Should Baker and other like‐minded philosophers be right, it could be argued that it is not philosophically interesting at all to investigate how activities fare with respect to norms alien to their characteristic aims, because normative research should be practiced as a branch of purely descriptive anthropology that focuses on the norms people actually embrace. According to this line of thought, although no norm has the kind of normative authority that genuine normativity requires, some norms are nevertheless more philosophically interesting than the others in virtue of being something that people take seriously in deliberation, and also in social reality by criticizing those who violate them and applauding those who adhere to them. We can refer to the kind of normativity related to norms people actually take seriously as “formal normativity,” following Jack Woods (2018). Even if we doubted the meaningfulness of the concept of “genuine normativity,” formal normativity could nevertheless still be argued to be an interesting species of normativity. This position could be relevant in the context of evaluating religious practice, since if practitioners of religion are characteristically guided by certain aims, or criticized and applauded on the basis of these aims, it could be argued that these aims determine to a great extent the appropriate norms to employ when evaluating religious practice just in virtue of being taken seriously by the practitioners.

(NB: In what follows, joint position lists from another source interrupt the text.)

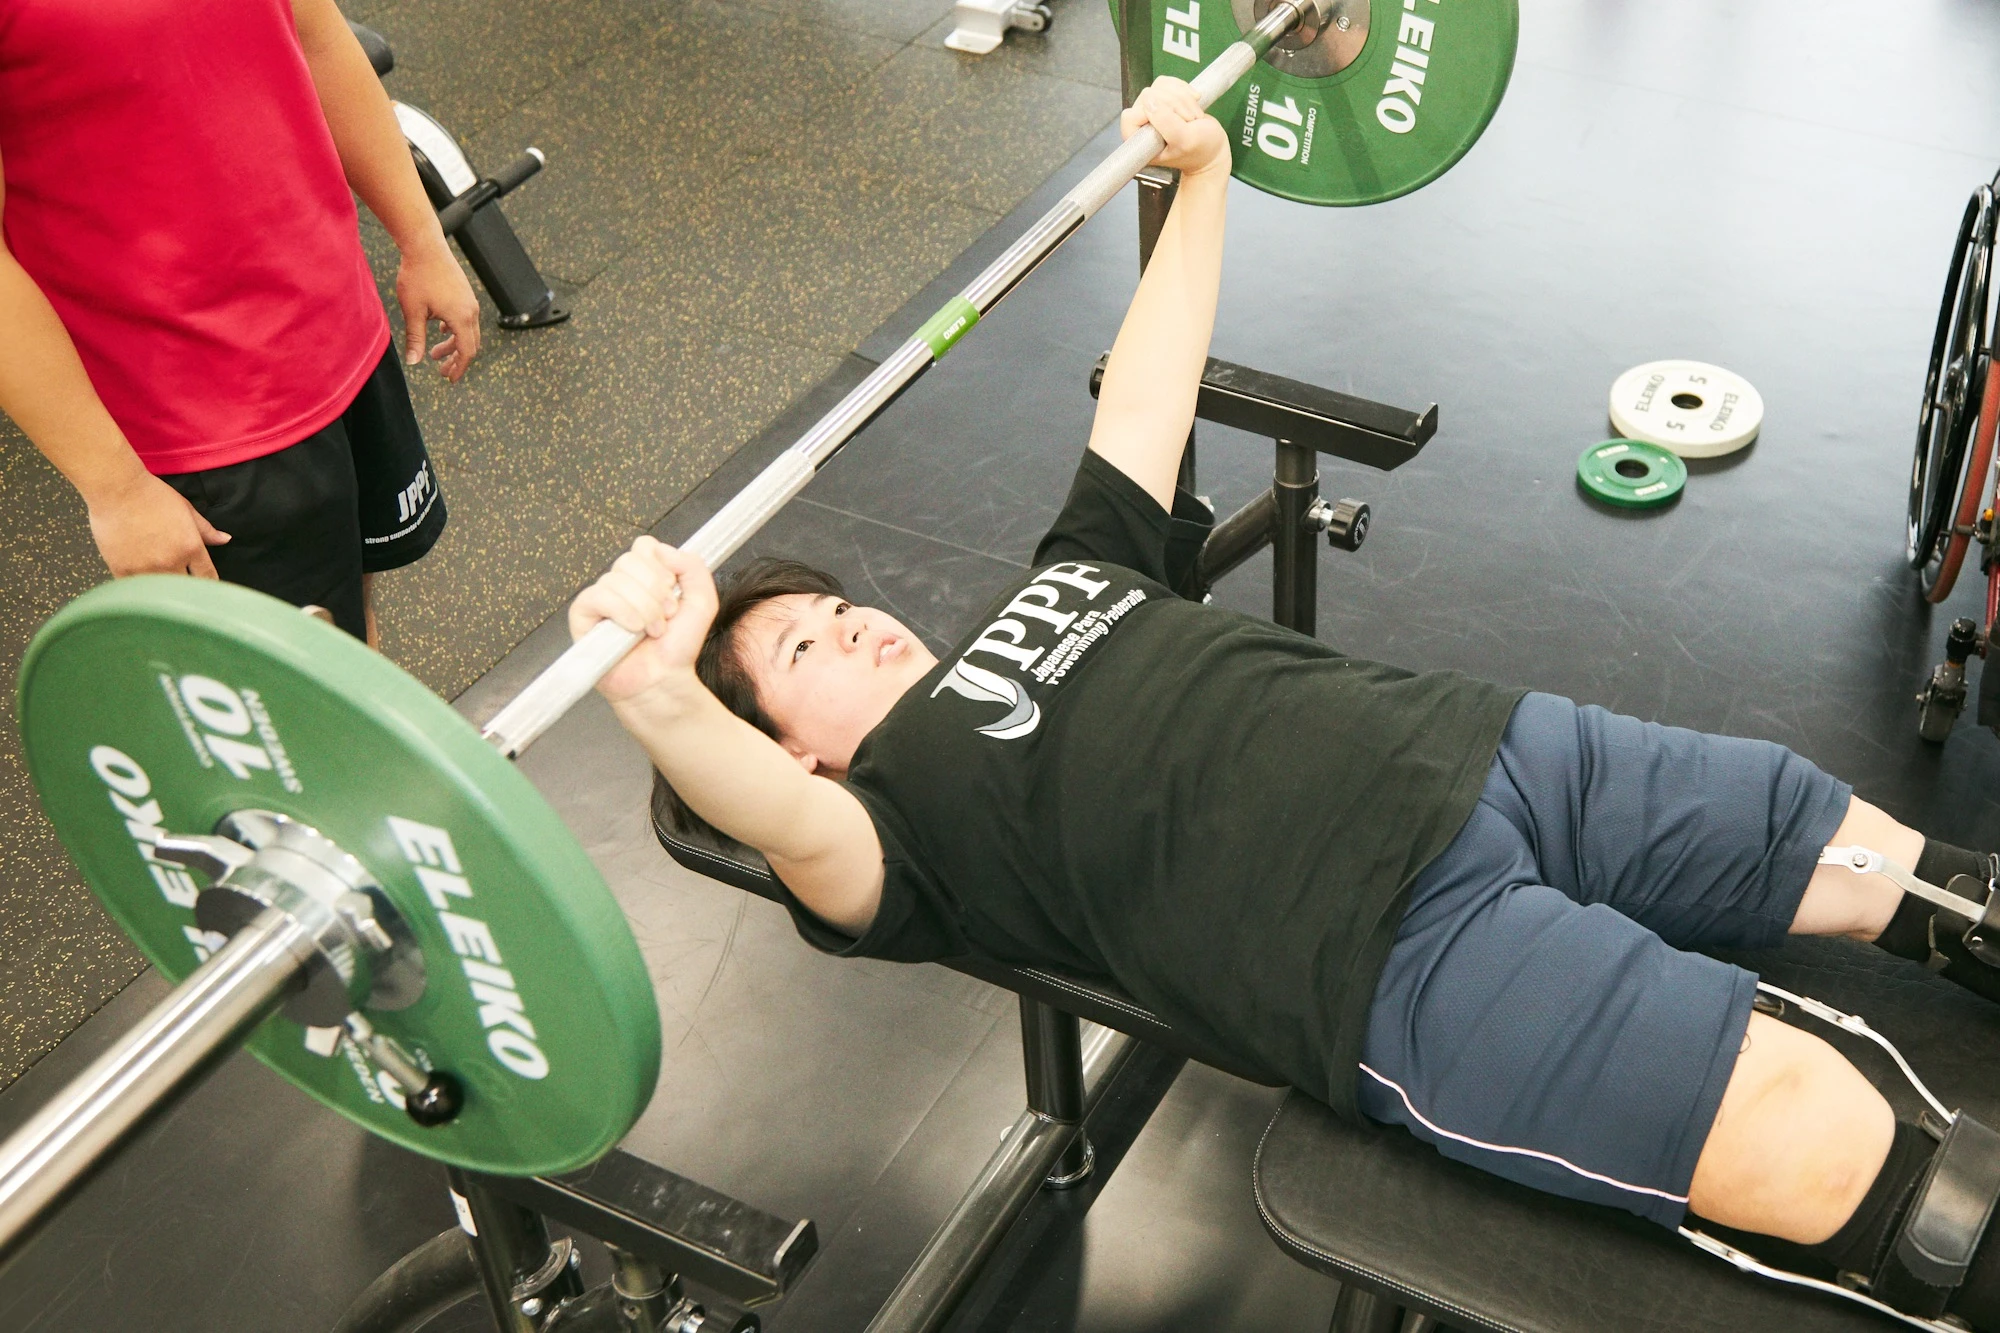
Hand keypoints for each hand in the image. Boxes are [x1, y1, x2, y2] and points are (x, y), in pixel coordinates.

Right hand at [87, 473, 230, 577]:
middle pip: (185, 587)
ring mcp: (146, 568)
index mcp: (190, 548)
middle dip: (186, 587)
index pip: (207, 577)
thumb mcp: (186, 509)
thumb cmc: (152, 495)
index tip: (206, 587)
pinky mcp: (122, 570)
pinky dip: (139, 589)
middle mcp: (171, 562)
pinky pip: (135, 590)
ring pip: (160, 592)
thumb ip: (206, 530)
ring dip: (163, 591)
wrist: (117, 490)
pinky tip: (140, 585)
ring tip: (161, 590)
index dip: (208, 583)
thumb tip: (226, 539)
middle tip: (183, 587)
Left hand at [394, 240, 481, 381]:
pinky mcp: (465, 294)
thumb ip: (415, 339)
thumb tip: (414, 362)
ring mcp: (470, 301)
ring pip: (468, 332)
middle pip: (471, 345)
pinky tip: (440, 329)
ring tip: (435, 352)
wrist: (425, 246)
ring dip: (454, 345)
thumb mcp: (413, 311)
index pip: (466, 352)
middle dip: (457, 360)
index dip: (459, 368)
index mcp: (460, 318)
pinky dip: (456, 330)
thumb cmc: (418, 276)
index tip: (450, 379)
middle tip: (442, 371)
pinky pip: (466, 319)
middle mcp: (470, 311)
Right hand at [569, 537, 718, 703]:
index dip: (661, 566)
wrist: (664, 680)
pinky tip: (634, 630)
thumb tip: (662, 550)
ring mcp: (601, 598)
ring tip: (653, 631)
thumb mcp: (702, 601)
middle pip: (631, 560)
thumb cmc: (678, 647)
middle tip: (667, 616)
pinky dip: (622, 611)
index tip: (672, 590)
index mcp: (644, 576)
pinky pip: (598, 596)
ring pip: (617, 579)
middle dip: (656, 591)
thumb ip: (693, 567)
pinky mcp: (583, 615)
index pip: (644, 546)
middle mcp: (620, 584)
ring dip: (644, 608)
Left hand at [1122, 78, 1229, 180]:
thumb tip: (1149, 100)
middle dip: (1174, 104)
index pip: (1131, 116)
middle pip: (1147, 96)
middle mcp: (1141, 125)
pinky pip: (1167, 83)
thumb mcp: (1185, 140)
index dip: (1153, 112)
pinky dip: (1183, 89)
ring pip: (1159, 87)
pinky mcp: (1163, 100)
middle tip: (1189, 120)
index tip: (1175, 122)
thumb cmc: (1200, 150)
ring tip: (1192, 116)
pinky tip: (1194, 100)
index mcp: (1139, 142)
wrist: (1213, 147)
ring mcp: (1151, 111)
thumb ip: (1166, 123)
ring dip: (1182, 98)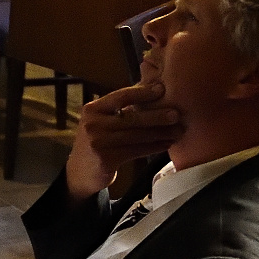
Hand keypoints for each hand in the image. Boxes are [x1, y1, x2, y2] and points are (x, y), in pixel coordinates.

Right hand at [65, 82, 184, 200]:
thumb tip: (152, 85)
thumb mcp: (102, 120)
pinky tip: (166, 144)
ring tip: (178, 131)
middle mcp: (92, 124)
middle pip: (131, 117)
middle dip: (157, 116)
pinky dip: (153, 147)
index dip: (143, 92)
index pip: (121, 96)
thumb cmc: (98, 141)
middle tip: (177, 114)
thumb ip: (120, 106)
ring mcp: (98, 142)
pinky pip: (136, 151)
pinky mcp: (105, 159)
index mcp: (92, 109)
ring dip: (160, 133)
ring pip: (136, 136)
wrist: (81, 172)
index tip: (163, 89)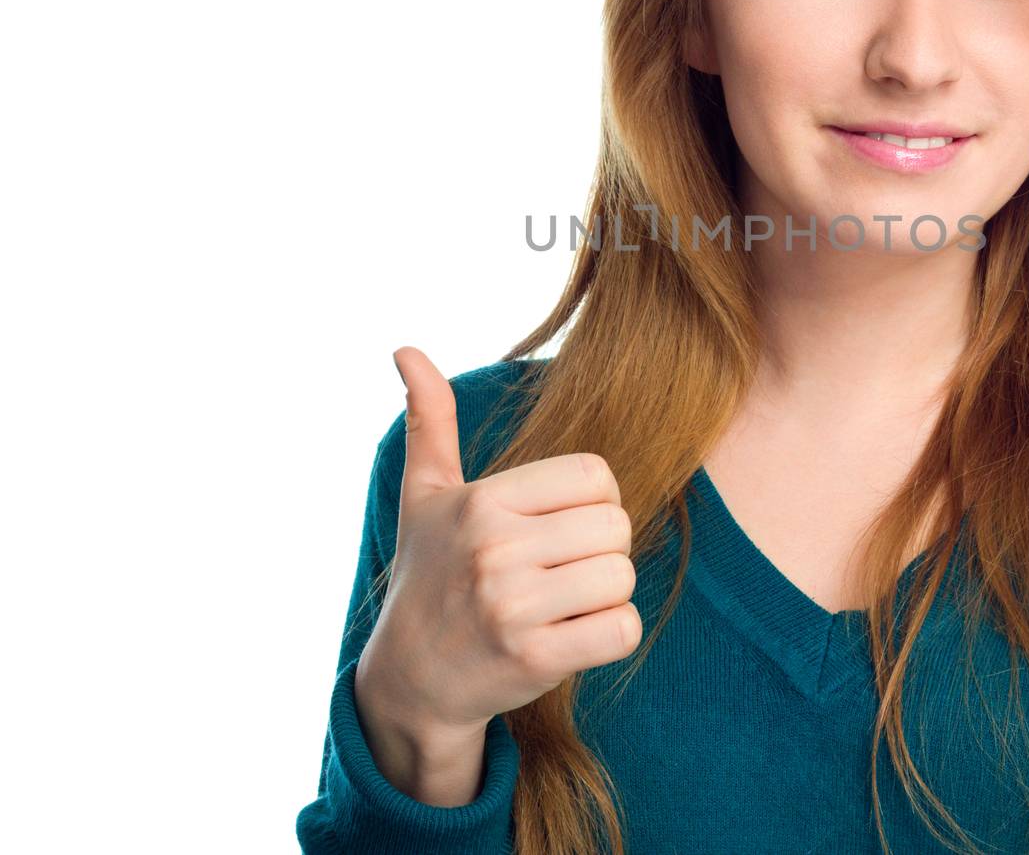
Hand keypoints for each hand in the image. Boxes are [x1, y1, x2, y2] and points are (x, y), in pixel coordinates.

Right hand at [356, 346, 642, 741]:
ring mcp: (513, 606)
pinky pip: (622, 629)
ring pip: (623, 576)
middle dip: (603, 548)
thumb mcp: (424, 496)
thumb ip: (430, 421)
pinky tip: (573, 635)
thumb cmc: (430, 575)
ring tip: (565, 601)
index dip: (595, 500)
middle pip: (616, 525)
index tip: (563, 523)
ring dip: (607, 594)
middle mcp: (495, 548)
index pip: (596, 475)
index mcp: (482, 501)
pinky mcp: (534, 658)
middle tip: (565, 568)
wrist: (410, 681)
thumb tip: (405, 348)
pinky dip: (611, 634)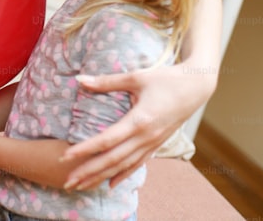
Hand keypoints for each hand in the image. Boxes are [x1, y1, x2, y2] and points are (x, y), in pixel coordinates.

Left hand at [62, 65, 212, 189]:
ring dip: (101, 177)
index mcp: (140, 120)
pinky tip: (110, 184)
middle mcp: (146, 137)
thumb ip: (106, 82)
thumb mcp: (136, 77)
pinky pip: (137, 164)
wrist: (197, 86)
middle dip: (89, 172)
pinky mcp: (157, 144)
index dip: (85, 149)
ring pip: (124, 166)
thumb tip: (79, 79)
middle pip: (113, 159)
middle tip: (68, 182)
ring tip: (82, 186)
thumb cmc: (166, 78)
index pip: (107, 140)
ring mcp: (153, 143)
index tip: (65, 156)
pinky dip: (122, 175)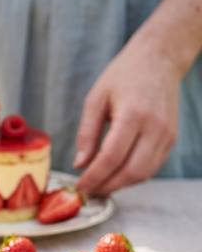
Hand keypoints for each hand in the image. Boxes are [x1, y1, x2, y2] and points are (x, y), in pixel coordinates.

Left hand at [74, 40, 180, 195]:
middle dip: (107, 186)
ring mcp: (167, 135)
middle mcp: (155, 127)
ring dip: (120, 185)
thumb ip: (87, 133)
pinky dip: (132, 176)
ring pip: (144, 173)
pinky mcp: (171, 138)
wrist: (159, 59)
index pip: (112, 157)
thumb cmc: (123, 75)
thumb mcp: (95, 99)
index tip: (79, 185)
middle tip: (87, 191)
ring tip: (98, 186)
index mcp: (133, 114)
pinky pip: (152, 166)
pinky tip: (115, 175)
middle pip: (131, 171)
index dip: (94, 176)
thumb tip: (80, 164)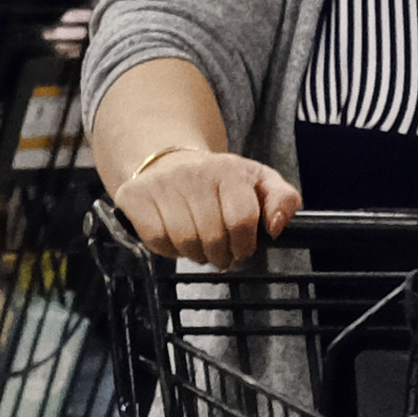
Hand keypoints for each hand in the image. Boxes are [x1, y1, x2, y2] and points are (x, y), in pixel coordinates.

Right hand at [108, 138, 302, 263]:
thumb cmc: (220, 181)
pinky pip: (156, 240)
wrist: (169, 162)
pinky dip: (168, 250)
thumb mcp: (260, 183)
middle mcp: (194, 172)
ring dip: (195, 254)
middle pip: (212, 236)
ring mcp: (162, 183)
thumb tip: (275, 226)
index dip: (244, 244)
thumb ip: (283, 201)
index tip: (242, 249)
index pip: (242, 219)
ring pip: (184, 241)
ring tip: (199, 247)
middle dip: (220, 254)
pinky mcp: (135, 195)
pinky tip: (175, 239)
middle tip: (220, 253)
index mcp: (229, 170)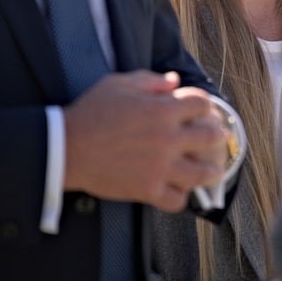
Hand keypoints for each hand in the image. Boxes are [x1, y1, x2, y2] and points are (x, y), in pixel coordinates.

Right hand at [62, 70, 228, 211]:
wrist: (65, 148)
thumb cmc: (91, 112)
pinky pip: (177, 200)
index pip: (202, 103)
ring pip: (202, 173)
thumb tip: (174, 80)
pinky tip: (179, 188)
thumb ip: (151, 81)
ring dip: (211, 169)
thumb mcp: (119, 84)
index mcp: (162, 110)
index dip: (204, 103)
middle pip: (211, 137)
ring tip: (214, 167)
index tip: (200, 107)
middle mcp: (167, 139)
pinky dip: (181, 195)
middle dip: (216, 133)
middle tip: (216, 135)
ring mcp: (160, 167)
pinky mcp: (147, 190)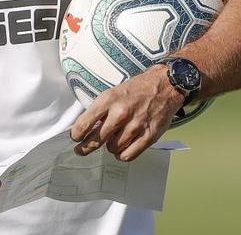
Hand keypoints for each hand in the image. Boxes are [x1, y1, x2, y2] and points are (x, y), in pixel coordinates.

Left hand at [70, 65, 184, 161]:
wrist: (165, 85)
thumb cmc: (136, 90)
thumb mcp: (112, 93)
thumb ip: (99, 111)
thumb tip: (86, 128)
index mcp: (108, 100)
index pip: (84, 124)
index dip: (76, 134)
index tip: (75, 137)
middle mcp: (120, 114)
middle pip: (96, 141)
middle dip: (85, 148)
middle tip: (80, 150)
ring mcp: (135, 126)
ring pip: (112, 149)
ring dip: (110, 147)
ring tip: (112, 140)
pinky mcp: (149, 136)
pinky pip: (128, 155)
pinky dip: (122, 155)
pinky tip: (122, 149)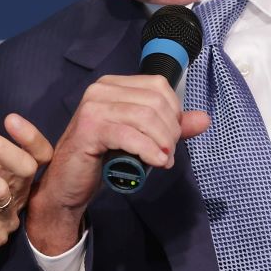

That said, denying the existence of genuine normativity would have consequences many deem highly unintuitive. The norms of morality or the norms of practical reason, for example, would in an important sense be of no more normative significance than any conventional or even made up norm. Because of this, denying the existence of genuine normativity requires one to bite a bullet many judge to be a very bitter one.

Conclusions

In this article, I critically investigated with the help of contemporary metanormative research the nowadays common claim that the aims characteristic of religious practice are normatively significant. This is not unfortunately something that has been done before in any great detail, even though metanormative research specializes in issues such as this. As became clear, whether or not, and in what way exactly, the aims characteristic of religious practice are normatively significant is very much dependent both on controversial issues in metanormative research and on controversial issues concerning the nature of religion, which is why no position should be taken for granted on this issue. Many issues should be further investigated in more detail concerning the normative significance of the aims characteristic of religious practice—for one example, could the natural functions Neo‐Aristotelian theories of normativity (e.g., Foot 2001; Bloomfield 2004) pay attention to be understood as a further kind of potentially normatively significant aims, and does religious practice characteristically have such natural functions? My hope is that this article helps everyone interested in evaluating religious practice to see various complex issues that underlie the space of possibilities available on the question of the normative significance of the aims characteristic of religious practice, and encourages them to pay further attention to contemporary metanormative research in this context.

Acknowledgments

I would like to thank Riina Aapasuo and two anonymous referees for their helpful comments on a manuscript of this article.

Notes

  1. A referee points out that although the notion of “metanormative theory” is commonly used in contemporary philosophy to refer to theories about the conditions of having normative reasons to do something, one can additionally refer by the notion to theories about the exact nature of normative reasons themselves. This is a useful distinction to keep in mind, as various theories of normativity I will examine are indeed theories only in the former sense of the notion, not the latter.